* [PROVIDED PASSAGE]
########

Myth: methods and functions are the same thing.
In fact, a function is a value (an instance of one of the FunctionN classes), while a method is not. Jim McBeath explains the differences in greater detail. The most important practical distinctions are:
Only methods can have type parameters
Only methods can take implicit arguments
Only methods can have named and default parameters
When referring to a method, an underscore is often necessary to distinguish method invocation from partial function application (e.g. str.length evaluates to a number, while str.length _ evaluates to a zero-argument function).
I disagree with the argument that Scala is hard because you can use very advanced features to do hard stuff with it. The scalability of Scala means that you can write DSL abstractions and high-level APIs in Scala itself that otherwise would need a language extension. So to be fair you need to compare Scala libraries to other languages compilers. People don't say that C# is hard because (I assume, don't have first hand knowledge on this) the C# compiler is pretty impenetrable. For Scala it's all out in the open. But we need to get to a point where we make clear that most people don't need to write code on this level, nor should they do it.
I think a common misconception amongst many scala developers, those at EPFL (and yourself, Kevin) is that "scala is a simple language". The argument usually goes something like this:
scala has few keywords
scala reuses the same few constructs (e.g. PartialFunction syntax is used as the body of a catch block)
scala has a few simple rules which allow you to create library code (which may appear as if the language has special keywords/constructs). I'm thinking here of implicits; methods containing colons; allowed identifier symbols; the equivalence of X(a, b) and a X b with extractors. And so on
scala's declaration-site variance means that the type system just gets out of your way. No more wildcards and ? super T
My personal opinion is that this argument is completely and utterly bogus. Scala's type system taken together with implicits allows one to write frankly impenetrable code for the average developer. Any suggestion otherwise is just preposterous, regardless of what the above "metrics" might lead you to think. (Note here that those who I've seen scoffing at the non-complexity of Java on Twitter and elsewhere happen to be uber-clever types who, it sometimes seems, had a grasp of monads, functors and arrows before they were out of short pants).

########

* [EXTRACTED DATA]
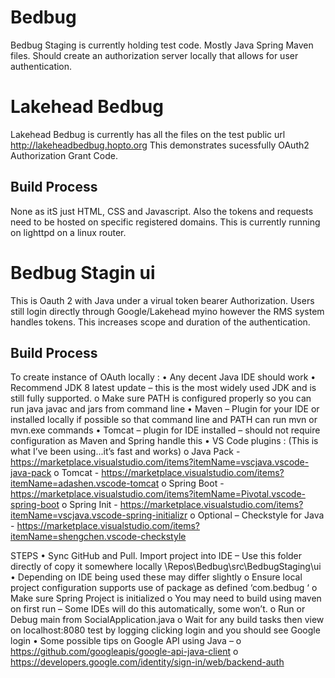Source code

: # Bedbug
Bedbug Staging is currently holding test code.  Mostly Java Spring Maven files.  Should create an authorization server locally that allows for user authentication.

# Lakehead Bedbug

Lakehead Bedbug is currently has all the files on the test public url http://lakeheadbedbug.hopto.org
This demonstrates sucessfully OAuth2 Authorization Grant Code.
## Build Process

None as itS just HTML, CSS and Javascript.  Also the tokens and requests need to be hosted on specific registered domains.  This is currently running on lighttpd on a linux router.
# Bedbug Stagin ui

This is Oauth 2 with Java under a virual token bearer Authorization.  Users still login directly through Google/Lakehead myino however the RMS system handles tokens.  This increases scope and duration of the authentication.

## Build Process

To create instance of OAuth locally :
•	Any decent Java IDE should work
•	Recommend JDK 8 latest update – this is the most widely used JDK and is still fully supported.
o	Make sure PATH is configured properly so you can run java javac and jars from command line
•	Maven – Plugin for your IDE or installed locally if possible so that command line and PATH can run mvn or mvn.exe commands
•	Tomcat – plugin for IDE installed – should not require configuration as Maven and Spring handle this
•	VS Code plugins : (This is what I’ve been using...it’s fast and works)
o	Java Pack - https://marketplace.visualstudio.com/items?itemName=vscjava.vscode-java-pack
o	Tomcat - https://marketplace.visualstudio.com/items?itemName=adashen.vscode-tomcat 
o	Spring Boot - https://marketplace.visualstudio.com/items?itemName=Pivotal.vscode-spring-boot 
o	Spring Init - https://marketplace.visualstudio.com/items?itemName=vscjava.vscode-spring-initializr 
o	Optional – Checkstyle for Java - https://marketplace.visualstudio.com/items?itemName=shengchen.vscode-checkstyle 

STEPS
•	Sync GitHub and Pull. Import project into IDE – Use this folder directly of copy it somewhere locally \Repos\Bedbug\src\BedbugStaging\ui 
•	Depending on IDE being used these may differ slightly
o	Ensure local project configuration supports use of package as defined ‘com.bedbug ‘
o	Make sure Spring Project is initialized 
o	You may need to build using maven on first run – Some IDEs will do this automatically, some won’t.
o	Run or Debug main from SocialApplication.java
o	Wait for any build tasks then view on localhost:8080
    test by logging clicking login and you should see Google login
•	Some possible tips on Google API using Java –
o	https://github.com/googleapis/google-api-java-client 
o	https://developers.google.com/identity/sign-in/web/backend-auth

########

* [BRIEF] In the Scala misconceptions text, why does the writer say Scala libraries should be compared to other languages' compilers? Answer in one to three sentences.

* [COMPLETED EXERCISE] Because Scala is scalable, developers can write DSL abstractions and high-level APIs in Scala itself that other languages would need a language extension to provide. That work ends up in Scala libraries rather than in the compiler, so a fair comparison sets those libraries against other languages' compilers.